Page excerpt:
The Multi-Party Negotiating Forum accepted the CDDR's report but identified eight "sensitive areas" that had not been fully resolved. Apparently acceding to some of Bernstein's concerns, the negotiators extended the CDDR's deadline, sending the commissioners back to gather additional citizen input on the "sensitive areas," including whether the Eastern Cape should be split, whether a Northern Cape province should be created, and where Pretoria should fall. After reissuing a call for proposals and commentary, the CDDR submitted its second report in October 1993, effectively concluding the commissioners' work.

In their second report, the CDDR's two chairmen argued that the responsibility "rests with the political leaders" to negotiate boundaries and convince their constituents to accept the subsequent outcome. "The demarcation of regions ... deals with the wishes, fears, and emotions of human beings," they wrote, "and therefore requires a forum capable of reaching consensus and agreement through a process of compromise and 'give' and 'take.' [The CDDR's mandate was] not to find compromise between conflicting historical, political, and often emotional interests held by various groups."

The report met resistance from communities strongly opposed to their placement in certain boundaries. Political parties had to work to ensure that their supporters accepted the proposed boundaries so that the disputes wouldn't disrupt the upcoming elections. For instance, after working on the commission's technical committee, Trevor Fowler joined the ANC's public relations team in the region that became Gauteng province, receiving phone calls from unhappy constituents asking that their areas be moved to different provinces. Fowler urged callers to table their concerns until after the elections were held. (The constitution contained a provision that allowed communities to dispute a new boundary within 30 days of it coming into effect.) "These comrades agreed that they would not voice their concerns now; they would first go through the elections," said Fowler. "Well, the day after the elections, they called."

Entries shown:

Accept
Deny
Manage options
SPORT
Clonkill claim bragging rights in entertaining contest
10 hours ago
...
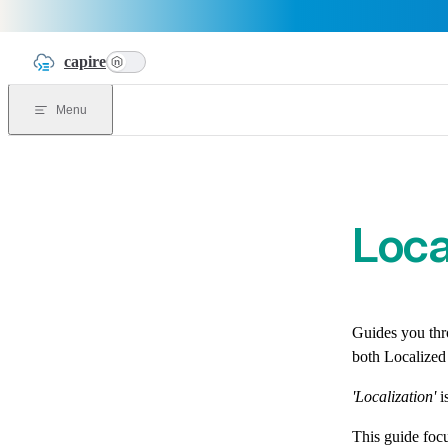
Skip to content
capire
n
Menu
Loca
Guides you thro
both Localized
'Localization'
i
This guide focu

Activity 1: Reproduce the CDDR passage between "The Multi-Party Negotiating" and "the commissioners' work.", inclusive.
Activity 2: Resume the CDDR passage after its final sentence.
Nothing in the listing has any bearing on this work.

Answer section 1:
The Multi-Party Negotiating Forum accepted the CDDR's report but identified eight "sensitive areas" that had not been fully resolved. Apparently acceding to some of Bernstein's concerns, the negotiators extended the CDDR's deadline, sending the commissioners back to gather additional citizen input on the "sensitive areas," including whether the Eastern Cape should be split, whether a Northern Cape province should be created, and where Pretoria should fall. After reissuing a call for proposals and commentary, the CDDR submitted its second report in October 1993, effectively concluding the commissioners' work.

Answer section 2:
The issue of an Afrikaner homeland was also deflected until after the elections, to be considered by a volkstaat board (which ultimately failed to bring the different pro-volkstaat factions together on a single proposal). In Bophuthatswana, however, opposition manifested in a more dangerous and dramatic way. As the country geared up for elections, Lucas Mangope refused to join his homeland with the territory of South Africa or to permit elections to take place. Facing a strike by civil servants and a mutiny by the homeland army in February 1994, Mangope asked heavily armed conservative Afrikaner paramilitaries to secure the territory; members of the extremist Afrikaner Resistance Movement also invaded. In the ensuing conflict between the extremists and Bophuthatswana's mutinying security forces, as many as 100 civilians and combatants were killed. The national army moved in and the government replaced Mangope with a caretaker leader. Both Mangope and the extremist group were discredited by the affair.

On April 27, 1994, South Africa voted as one country for the first time. The CDDR had aimed to create a non-segregated map of the country -- one that would allow elections to proceed without violence and would begin to undo the physical segregation of the homeland system. On that front, it succeeded.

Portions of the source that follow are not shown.